L’esecutivo potrebbe decidere di presentare ricorso in Cassazione o attendere la sentenza della Corte di giustizia europea del 25 febbraio sui Paesi sicuri. Le opposizioni: «La premier parli in Aula»
L’operazione Albania non si ferma. Se nelle prossime ore i pattugliatori italiani dovessero soccorrere in mare altri migranti, e questi ultimi dovessero provenire da Paesi inseriti nella lista di quelli sicuri, scatterà subito il trasferimento a Shengjin e Gjader. Nonostante l’ultima decisione dei giudici, questa volta della Corte d’appello, che non hanno convalidato il trattenimento di 43 bengalesi ed egiziani, il governo non cambia rotta.
Manca solo il nuovo ordine alle unità della Marina militare di riprendere il mare, che potrebbe arrivare entro questa settimana, mentre la premier Giorgia Meloni — con il sottosegretario Alfredo Mantovano e i ministri dell’Interno e della Giustizia Matteo Piantedosi e Carlo Nordio — valuta i prossimi passi sul fronte giudiziario.
Il piano del governo e il Patto con l’Europa del 2026
Sul tavolo ci sono due opzioni: ricorso in Cassazione contro la bocciatura della Corte d’appello oppure attendere la sentenza della Corte di giustizia europea del prossimo 25 febbraio.

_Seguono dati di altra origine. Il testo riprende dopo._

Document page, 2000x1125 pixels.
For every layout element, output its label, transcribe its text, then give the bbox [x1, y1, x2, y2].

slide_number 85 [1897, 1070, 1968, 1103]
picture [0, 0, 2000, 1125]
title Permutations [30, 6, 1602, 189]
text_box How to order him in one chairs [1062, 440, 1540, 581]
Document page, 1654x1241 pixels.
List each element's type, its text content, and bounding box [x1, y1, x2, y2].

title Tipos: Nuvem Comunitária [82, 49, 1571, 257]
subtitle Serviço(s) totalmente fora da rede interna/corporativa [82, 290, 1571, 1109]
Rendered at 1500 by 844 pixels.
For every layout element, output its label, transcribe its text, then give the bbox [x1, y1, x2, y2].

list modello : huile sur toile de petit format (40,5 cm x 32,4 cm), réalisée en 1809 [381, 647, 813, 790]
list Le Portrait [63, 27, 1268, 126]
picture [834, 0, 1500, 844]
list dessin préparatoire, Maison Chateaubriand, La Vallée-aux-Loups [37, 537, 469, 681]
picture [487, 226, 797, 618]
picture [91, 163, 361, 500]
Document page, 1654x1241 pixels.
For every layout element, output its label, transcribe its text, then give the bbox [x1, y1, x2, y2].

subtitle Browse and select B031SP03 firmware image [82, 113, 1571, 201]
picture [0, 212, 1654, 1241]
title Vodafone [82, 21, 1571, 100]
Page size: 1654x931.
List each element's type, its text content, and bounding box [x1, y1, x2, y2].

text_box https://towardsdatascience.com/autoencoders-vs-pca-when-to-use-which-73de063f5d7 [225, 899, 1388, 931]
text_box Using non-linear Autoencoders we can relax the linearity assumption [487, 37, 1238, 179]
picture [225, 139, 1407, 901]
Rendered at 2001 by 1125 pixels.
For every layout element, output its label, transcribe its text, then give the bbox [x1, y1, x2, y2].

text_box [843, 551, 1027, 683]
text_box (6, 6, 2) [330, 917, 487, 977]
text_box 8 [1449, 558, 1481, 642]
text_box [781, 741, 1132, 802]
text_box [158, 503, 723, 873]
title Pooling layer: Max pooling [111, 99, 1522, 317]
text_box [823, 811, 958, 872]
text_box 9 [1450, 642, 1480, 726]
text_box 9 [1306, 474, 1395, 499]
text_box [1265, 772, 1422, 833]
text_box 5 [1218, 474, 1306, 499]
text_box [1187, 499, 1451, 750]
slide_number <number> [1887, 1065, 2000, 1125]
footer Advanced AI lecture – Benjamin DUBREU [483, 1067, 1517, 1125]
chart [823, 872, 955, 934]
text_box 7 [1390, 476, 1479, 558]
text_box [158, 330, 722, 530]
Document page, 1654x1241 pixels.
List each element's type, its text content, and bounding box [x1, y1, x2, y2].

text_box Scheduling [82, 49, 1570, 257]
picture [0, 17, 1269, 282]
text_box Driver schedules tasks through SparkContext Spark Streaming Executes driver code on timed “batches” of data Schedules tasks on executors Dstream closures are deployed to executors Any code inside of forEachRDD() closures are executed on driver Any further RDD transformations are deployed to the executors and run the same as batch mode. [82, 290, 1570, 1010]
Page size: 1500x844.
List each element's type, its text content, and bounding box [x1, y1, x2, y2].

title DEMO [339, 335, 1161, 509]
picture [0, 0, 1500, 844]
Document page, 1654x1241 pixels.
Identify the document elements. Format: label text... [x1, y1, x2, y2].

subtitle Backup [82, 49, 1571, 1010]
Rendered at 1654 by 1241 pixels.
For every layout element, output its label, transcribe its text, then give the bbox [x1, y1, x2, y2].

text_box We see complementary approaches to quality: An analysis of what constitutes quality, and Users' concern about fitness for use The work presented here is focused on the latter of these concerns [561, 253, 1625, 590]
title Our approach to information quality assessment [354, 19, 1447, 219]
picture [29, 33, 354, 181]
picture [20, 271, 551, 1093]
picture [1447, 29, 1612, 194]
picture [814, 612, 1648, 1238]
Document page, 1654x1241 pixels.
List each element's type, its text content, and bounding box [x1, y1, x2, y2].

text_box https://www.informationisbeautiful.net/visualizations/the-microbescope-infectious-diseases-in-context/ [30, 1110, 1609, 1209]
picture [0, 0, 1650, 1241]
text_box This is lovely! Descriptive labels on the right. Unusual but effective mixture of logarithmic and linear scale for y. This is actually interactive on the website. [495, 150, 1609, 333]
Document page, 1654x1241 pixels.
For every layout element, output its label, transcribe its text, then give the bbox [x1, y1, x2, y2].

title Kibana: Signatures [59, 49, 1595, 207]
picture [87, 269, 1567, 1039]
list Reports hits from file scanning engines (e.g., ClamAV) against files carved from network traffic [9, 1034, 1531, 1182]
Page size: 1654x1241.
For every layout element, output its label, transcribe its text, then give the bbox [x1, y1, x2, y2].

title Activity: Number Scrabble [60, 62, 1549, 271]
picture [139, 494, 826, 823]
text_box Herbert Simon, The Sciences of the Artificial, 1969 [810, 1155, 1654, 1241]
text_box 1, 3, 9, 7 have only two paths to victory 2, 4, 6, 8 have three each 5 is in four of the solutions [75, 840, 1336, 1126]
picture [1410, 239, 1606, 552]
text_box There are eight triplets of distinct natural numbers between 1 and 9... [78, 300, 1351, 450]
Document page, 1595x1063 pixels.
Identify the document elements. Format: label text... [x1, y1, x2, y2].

E a questo punto, non per decreto ma con iniziativa parlamentare, studiare una modifica delle norme per impedire che i giudici della sezione Immigrazione vadano in «prestito» alla Corte d’appello. I magistrati del Lussemburgo sono invece chiamati ad esprimersi sulla definizione di «Paese sicuro» di origine dei migranti, punto chiave della questione per poter poi applicare le procedure accelerate di frontiera. E anche perché proprio questo aspetto è stato contestato dai giudici che hanno respinto una sessantina di trattenimenti in Albania, mettendo in difficoltà la parte del piano del governo che prevede l’utilizzo di Paesi terzi per la gestione dei migranti e il loro eventuale rimpatrio, al quale guardano anche alcuni partner europei che vorrebbero adottarlo quando a giugno 2026 sarà applicato il Patto per l’asilo e l’immigrazione. Un motivo in più dunque per proseguire con trasferimenti in Albania.
Il caso Almasri
Del resto Meloni lo aveva ribadito con forza nel dicembre scorso alla festa di Atreju: «I centri per migranti in Albania funzioneranno — aveva gridato dal palco —, dovessi passarci ogni notte da qui alla fine del governo italiano». Quasi due mesi dopo la questione Albania è sempre al centro di un duro scontro fra governo e opposizioni, anche sull’onda di quello con la magistratura per la vicenda Almasri, con Meloni, Mantovano, Piantedosi e Nordio finiti sotto indagine. Sul caso del generale libico arrestato a Torino e subito rimpatriato con un volo di Stato, domani le opposizioni nella conferenza dei capigruppo chiederanno un’informativa della premier dopo quelle previste di Piantedosi e Nordio poi annullate dopo la notizia dell’indagine. Il centrosinistra considera «gravissimo» un eventuale rifiuto di Meloni, tanto più che proprio per questo motivo il Parlamento è fermo per protesta da giovedì scorso.Â
Duro l’ex premier Conte: «Torsione autoritaria del sistema»
Duro l’ex premier e leader M5S Giuseppe Conte: «Stanno organizzando una torsione autoritaria del nostro sistema, in un altro Paese quanto accaduto avrebbe portato come minimo alle dimissioni del ministro della Giustizia». E su Meloni: «D’ora in poi sarà complice morale di Almasri». Per Angelo Bonelli, deputato di Alleanza verdi e sinistra, la premier «continua a fuggire dal Parlamento, gli italiani meritano risposte, non propaganda». Sui centri in Albania attacca invece il responsabile dem pugliese Domenico De Santis, per il quale «siamo davanti al fallimento delle politiche migratorie del governo. Uno spreco di denaro pubblico gigantesco — un miliardo di euro — e una gestione disumana che sposta esseri umani fra Italia e Albania come se fossero pacchi». Sara Kelany — deputata FdI e responsabile del Dipartimento immigrazione del partito — sul Secolo d’Italia definisce invece «un grande scandalo» la mancata convalida dei trasferimenti.